I was wondering who would ask....  figured it would be Razor or 82nd.... I was right


$2500.00....... how's that?

I figure they will now go out of business and become collector's items


----------



## 8'Duece (Jun 22, 2008)

I'll pass. Let Razor have it..........;)


----------



## Minuteman1636 (Jul 9, 2008)

This was sad news to read. I love my Kimber TLE/RL II. However, I may have to reconsider my choice of handguns.


----------



## SgtUSMC8541 (Jul 9, 2008)

I have a bud who works for Kimber here in NY. (His daughter goes to the same school as mine.) Good guy. I asked him about this and he did say there is "some" truth to it, a lot of it is blown up bull shit. Yes, some companies are not doing business with any LEO in CA. But in the end, who does that really fuck? THe LEO who cant get what they need. I dont agree with CA and their gun stance, but in the end, it is a busness and because some companies wont sell there, others will. I am still saving up for my Kimber..... and I will still buy it. (donst mean I wont send a letter to them with my opinions.)

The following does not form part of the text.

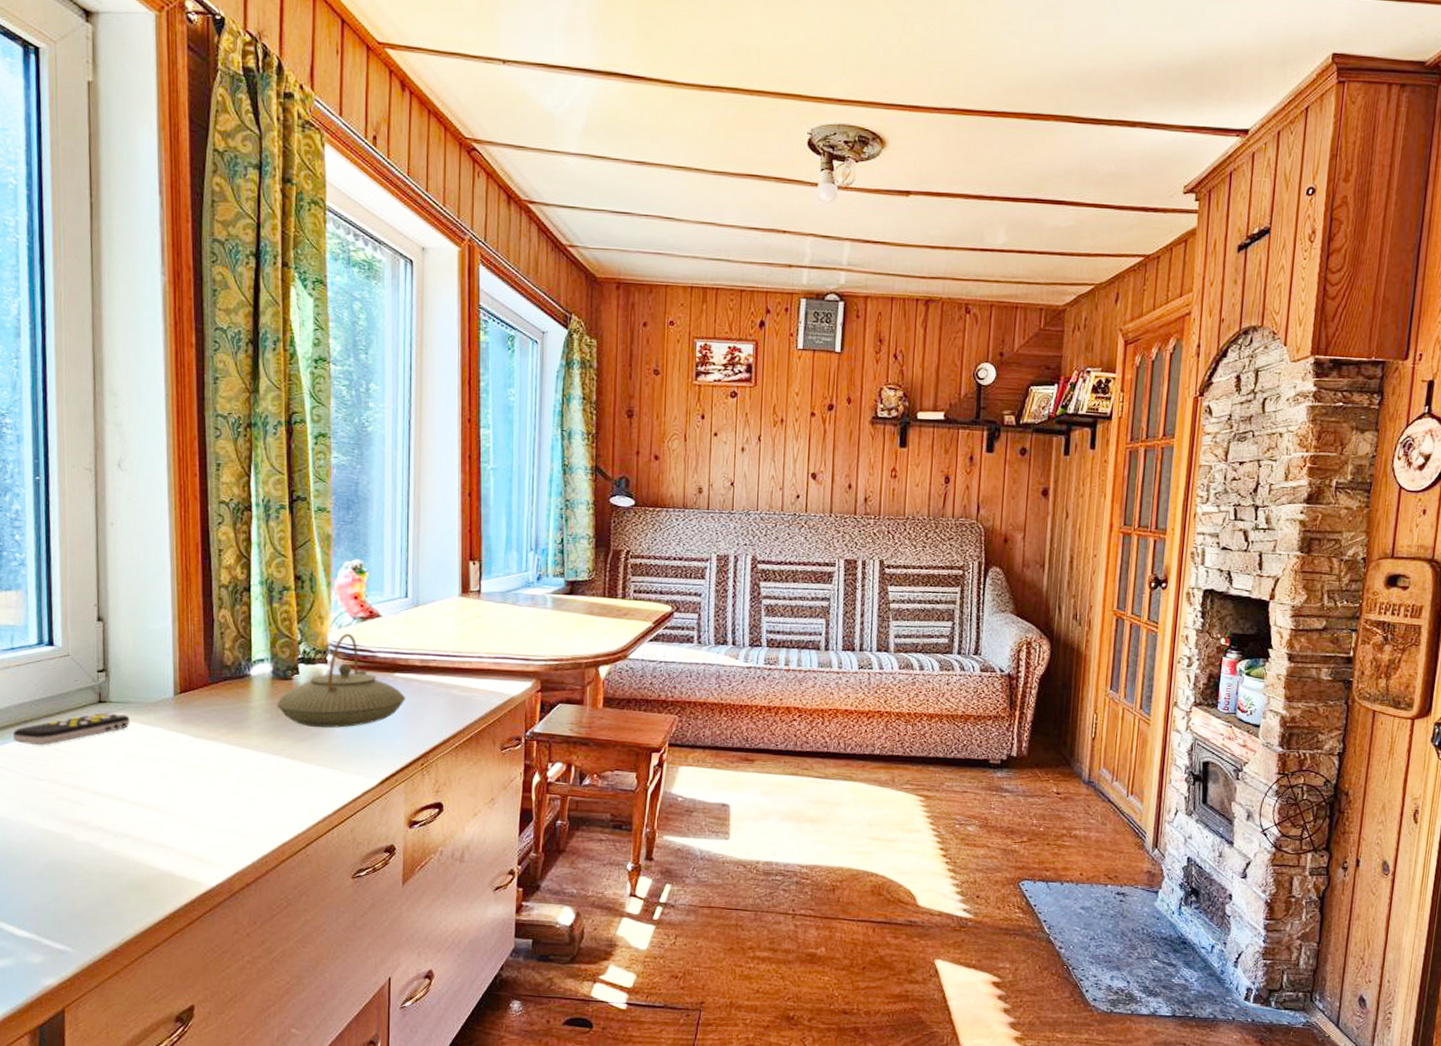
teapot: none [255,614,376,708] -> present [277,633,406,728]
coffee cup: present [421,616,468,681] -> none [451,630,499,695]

> It's exactly as if Jewish tailors in the 1930s had taken pride in making uniforms for the Nazi S.S. There is no moral
> distinction.


 Come on, thats a bit extream. Comparing death camps to making pistols for ONE states PD? If the CA PD were lining up gun owners and putting a bullet in the back of their heads maybe I would agree.


----------



## Minuteman1636 (Jul 9, 2008)

SgtUSMC8541 said:


> I have a bud who works for Kimber here in NY.  (His daughter goes to the same school as mine.)  Good guy. I asked him about this and he did say there is "some" truth to it, a lot of it is blown up bull shit.  Yes, some companies are not doing business with any LEO in CA. But in the end, who does that really fuck?  THe LEO who cant get what they need.  I dont agree with CA and their gun stance, but in the end, it is a busness and because some companies wont sell there, others will.  I am still saving up for my Kimber..... and I will still buy it. (donst mean I wont send a letter to them with my opinions.)



That is a very good statement. You are correct....Taking the "high road" only screws the LEO trying to keep the street evil at bay...I'll keep my Kimber.;)


----------